## WHAT IS EXPECTED
Set down the lines of the data word for word, from the start of the data up to and including the line with "一部のTOPレベルのイギリス大学院では学歴フィルター".

**** THE RECORDS ****

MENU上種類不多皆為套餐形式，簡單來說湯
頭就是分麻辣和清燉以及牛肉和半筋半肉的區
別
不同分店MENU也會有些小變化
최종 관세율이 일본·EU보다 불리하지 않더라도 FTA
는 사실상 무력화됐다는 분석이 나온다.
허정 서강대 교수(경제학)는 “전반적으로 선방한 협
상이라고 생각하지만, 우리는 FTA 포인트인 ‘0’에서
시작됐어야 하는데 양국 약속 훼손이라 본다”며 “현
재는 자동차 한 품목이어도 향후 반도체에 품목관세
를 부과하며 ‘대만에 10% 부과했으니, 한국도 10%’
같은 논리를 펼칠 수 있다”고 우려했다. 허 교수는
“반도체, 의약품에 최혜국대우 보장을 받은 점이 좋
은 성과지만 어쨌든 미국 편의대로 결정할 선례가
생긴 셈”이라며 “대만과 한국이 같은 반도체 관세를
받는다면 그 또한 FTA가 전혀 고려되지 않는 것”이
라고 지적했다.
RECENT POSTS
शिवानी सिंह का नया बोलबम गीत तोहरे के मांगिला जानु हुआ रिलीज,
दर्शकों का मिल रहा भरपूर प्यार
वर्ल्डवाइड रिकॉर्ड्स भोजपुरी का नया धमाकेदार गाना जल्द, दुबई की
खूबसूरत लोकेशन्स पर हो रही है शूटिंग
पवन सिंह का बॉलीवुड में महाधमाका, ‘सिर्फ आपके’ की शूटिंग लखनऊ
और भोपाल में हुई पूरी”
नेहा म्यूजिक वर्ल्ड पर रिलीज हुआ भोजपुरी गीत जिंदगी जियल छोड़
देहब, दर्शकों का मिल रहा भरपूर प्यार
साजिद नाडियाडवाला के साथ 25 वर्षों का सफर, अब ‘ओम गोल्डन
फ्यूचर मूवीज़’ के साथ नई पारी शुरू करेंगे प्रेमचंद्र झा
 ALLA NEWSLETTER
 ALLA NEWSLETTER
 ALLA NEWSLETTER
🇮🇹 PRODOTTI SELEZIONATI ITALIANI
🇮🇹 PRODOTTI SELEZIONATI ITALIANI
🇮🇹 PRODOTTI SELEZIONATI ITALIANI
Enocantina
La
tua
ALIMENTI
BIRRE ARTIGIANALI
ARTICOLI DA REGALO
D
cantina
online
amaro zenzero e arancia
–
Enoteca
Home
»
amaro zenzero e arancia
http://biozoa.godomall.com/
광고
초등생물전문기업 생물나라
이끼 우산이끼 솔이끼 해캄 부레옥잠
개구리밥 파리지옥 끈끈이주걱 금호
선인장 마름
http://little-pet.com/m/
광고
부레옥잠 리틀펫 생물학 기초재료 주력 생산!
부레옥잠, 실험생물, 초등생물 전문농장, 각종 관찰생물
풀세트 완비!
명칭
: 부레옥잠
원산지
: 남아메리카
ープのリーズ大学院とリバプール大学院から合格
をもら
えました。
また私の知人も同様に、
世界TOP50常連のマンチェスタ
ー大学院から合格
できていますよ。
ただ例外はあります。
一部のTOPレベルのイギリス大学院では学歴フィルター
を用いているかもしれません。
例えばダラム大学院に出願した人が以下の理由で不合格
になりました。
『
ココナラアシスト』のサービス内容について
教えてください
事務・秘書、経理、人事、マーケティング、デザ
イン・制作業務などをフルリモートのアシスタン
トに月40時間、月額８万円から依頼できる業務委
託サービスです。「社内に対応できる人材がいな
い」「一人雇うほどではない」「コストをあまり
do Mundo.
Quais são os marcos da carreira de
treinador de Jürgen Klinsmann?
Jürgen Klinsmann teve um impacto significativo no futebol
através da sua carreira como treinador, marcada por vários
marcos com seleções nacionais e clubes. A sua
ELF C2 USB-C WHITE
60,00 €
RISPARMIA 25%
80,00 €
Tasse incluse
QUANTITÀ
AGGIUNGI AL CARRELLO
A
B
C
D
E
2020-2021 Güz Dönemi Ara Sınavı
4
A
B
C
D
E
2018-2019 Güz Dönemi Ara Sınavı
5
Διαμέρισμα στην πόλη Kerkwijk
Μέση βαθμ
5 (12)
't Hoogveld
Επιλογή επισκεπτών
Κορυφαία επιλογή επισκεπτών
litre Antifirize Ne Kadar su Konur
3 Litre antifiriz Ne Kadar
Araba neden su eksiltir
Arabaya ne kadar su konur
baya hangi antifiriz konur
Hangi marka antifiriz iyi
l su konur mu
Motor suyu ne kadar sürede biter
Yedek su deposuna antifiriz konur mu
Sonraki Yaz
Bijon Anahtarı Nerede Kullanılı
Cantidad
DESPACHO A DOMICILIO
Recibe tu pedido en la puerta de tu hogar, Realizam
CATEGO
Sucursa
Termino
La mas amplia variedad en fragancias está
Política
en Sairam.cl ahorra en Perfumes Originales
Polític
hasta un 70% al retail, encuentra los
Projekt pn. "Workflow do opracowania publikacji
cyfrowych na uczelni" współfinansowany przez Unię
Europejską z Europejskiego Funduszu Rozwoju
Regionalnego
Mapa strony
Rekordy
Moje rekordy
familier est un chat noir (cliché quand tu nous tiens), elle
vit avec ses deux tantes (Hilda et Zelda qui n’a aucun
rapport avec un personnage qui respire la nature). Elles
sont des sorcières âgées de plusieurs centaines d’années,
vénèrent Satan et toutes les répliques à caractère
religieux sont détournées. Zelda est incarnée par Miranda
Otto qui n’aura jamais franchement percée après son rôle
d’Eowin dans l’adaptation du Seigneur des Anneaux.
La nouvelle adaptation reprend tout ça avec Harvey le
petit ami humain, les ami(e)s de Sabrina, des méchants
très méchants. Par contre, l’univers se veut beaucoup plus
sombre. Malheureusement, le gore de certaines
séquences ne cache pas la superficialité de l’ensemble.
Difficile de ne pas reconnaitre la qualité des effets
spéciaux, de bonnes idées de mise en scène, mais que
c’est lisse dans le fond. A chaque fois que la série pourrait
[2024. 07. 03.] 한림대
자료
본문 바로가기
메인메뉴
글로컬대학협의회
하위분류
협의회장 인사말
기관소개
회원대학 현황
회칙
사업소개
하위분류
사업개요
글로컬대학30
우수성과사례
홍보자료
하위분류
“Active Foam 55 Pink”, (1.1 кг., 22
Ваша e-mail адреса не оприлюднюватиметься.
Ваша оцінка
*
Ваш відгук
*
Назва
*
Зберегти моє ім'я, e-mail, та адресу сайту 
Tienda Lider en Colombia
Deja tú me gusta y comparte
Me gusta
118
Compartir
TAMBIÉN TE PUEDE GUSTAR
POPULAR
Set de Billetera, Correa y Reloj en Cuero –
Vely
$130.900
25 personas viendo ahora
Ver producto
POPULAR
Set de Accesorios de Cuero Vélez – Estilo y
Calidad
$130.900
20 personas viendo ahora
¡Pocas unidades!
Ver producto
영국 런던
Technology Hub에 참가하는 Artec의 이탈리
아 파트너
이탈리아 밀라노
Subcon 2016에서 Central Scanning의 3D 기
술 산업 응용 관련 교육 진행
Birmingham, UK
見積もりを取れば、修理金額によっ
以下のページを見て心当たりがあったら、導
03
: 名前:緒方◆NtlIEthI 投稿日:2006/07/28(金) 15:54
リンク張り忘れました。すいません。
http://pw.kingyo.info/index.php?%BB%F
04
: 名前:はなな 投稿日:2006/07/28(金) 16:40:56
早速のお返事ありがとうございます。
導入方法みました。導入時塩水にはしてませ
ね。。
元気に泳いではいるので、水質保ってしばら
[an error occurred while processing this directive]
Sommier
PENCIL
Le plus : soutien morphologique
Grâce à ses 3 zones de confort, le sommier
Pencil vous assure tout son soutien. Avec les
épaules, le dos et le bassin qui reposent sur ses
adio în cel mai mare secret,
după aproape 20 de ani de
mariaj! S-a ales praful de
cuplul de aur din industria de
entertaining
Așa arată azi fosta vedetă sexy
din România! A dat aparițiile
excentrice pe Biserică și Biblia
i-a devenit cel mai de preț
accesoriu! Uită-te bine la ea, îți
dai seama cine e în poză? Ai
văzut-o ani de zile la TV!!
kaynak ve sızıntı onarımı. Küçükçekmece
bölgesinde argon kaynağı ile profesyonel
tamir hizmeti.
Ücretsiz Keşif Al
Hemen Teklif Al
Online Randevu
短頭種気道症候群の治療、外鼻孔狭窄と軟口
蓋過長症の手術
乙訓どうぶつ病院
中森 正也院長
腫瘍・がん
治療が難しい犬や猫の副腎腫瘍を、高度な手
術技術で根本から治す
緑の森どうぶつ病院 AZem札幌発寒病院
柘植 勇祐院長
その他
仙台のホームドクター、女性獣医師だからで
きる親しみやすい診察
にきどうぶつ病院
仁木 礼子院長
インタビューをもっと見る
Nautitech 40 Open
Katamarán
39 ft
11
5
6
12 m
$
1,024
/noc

****

## EXPECTED OUTPUT
MENU上種類不多皆為套餐形式，簡單來說湯
頭就是分麻辣和清燉以及牛肉和半筋半肉的區
別
不同分店MENU也會有些小變化
최종 관세율이 일본·EU보다 불리하지 않더라도 FTA
는 사실상 무력화됐다는 분석이 나온다.
허정 서강대 교수(경제학)는 “전반적으로 선방한 협
상이라고 생각하지만, 우리는 FTA 포인트인 ‘0’에서
시작됐어야 하는데 양국 약속 훼손이라 본다”며 “현
재는 자동차 한 품목이어도 향후 반도체에 품목관세
를 부과하며 ‘대만에 10% 부과했으니, 한국도 10%’
같은 논리를 펼칠 수 있다”고 우려했다. 허 교수는
“반도체, 의약품에 최혜국대우 보장을 받은 점이 좋
은 성과지만 어쨌든 미국 편의대로 결정할 선례가
생긴 셈”이라며 “대만과 한국이 같은 반도체 관세를
받는다면 그 또한 FTA가 전혀 고려되지 않는 것”이
라고 지적했다.
RECENT POSTS
शिवानी सिंह का नया बोलबम गीत तोहरे के मांगिला जानु हुआ रिलीज,
दर्शकों का मिल रहा भरपूर प्यार
वर्ल्डवाइड रिकॉर्ड्स भोजपुरी का नया धमाकेदार गाना जल्द, दुबई की
खूबसूरत लोकेशन्स पर हो रही है शूटिंग
पवन सिंह का बॉलीवुड में महाधमाका, ‘सिर्फ आपके’ की शूटिंग लखनऊ
और भोपाल में हुई पूरी”
नेहा म्यूजिक वर्ल्ड पर रिलीज हुआ भोजपुरी गीत जिंदगी जियल छोड़
देहब, दर्शकों का मिल रहा भरपूर प्यार
साजिद नाडियाडवाला के साथ 25 वर्षों का सफर, अब ‘ओम गोल्डन
फ्यूचर मूवीज़’ के साथ नई पारी शुरू करेंगे प्रेमचंद्र झा
 ALLA NEWSLETTER
 ALLA NEWSLETTER
 ALLA NEWSLETTER
🇮🇹 PRODOTTI SELEZIONATI ITALIANI
🇮🇹 PRODOTTI SELEZIONATI ITALIANI
🇮🇹 PRODOTTI SELEZIONATI ITALIANI
Enocantina
La
tua
ALIMENTI
BIRRE ARTIGIANALI
ARTICOLI DA REGALO
D
cantina
online
amaro zenzero e arancia
–
Enoteca
Home
»
amaro zenzero e arancia
http://biozoa.godomall.com/
광고
초등생물전문기업 생물나라
이끼 우산이끼 솔이끼 해캄 부레옥잠
개구리밥 파리지옥 끈끈이주걱 금호
선인장 마름
http://little-pet.com/m/
광고
부레옥잠 리틀펫 생물학 기초재료 주력 생산!
부레옥잠, 실험생물, 초등생물 전문농장, 각종 관찰생물
풀세트 완비!
명칭
: 부레옥잠
원산지
: 남아메리카
ープのリーズ大学院とリバプール大学院から合格
をもら
えました。
また私の知人も同様に、
世界TOP50常連のマンチェスタ
ー大学院から合格
できていますよ。
ただ例外はあります。
一部のTOPレベルのイギリス大学院では学歴フィルター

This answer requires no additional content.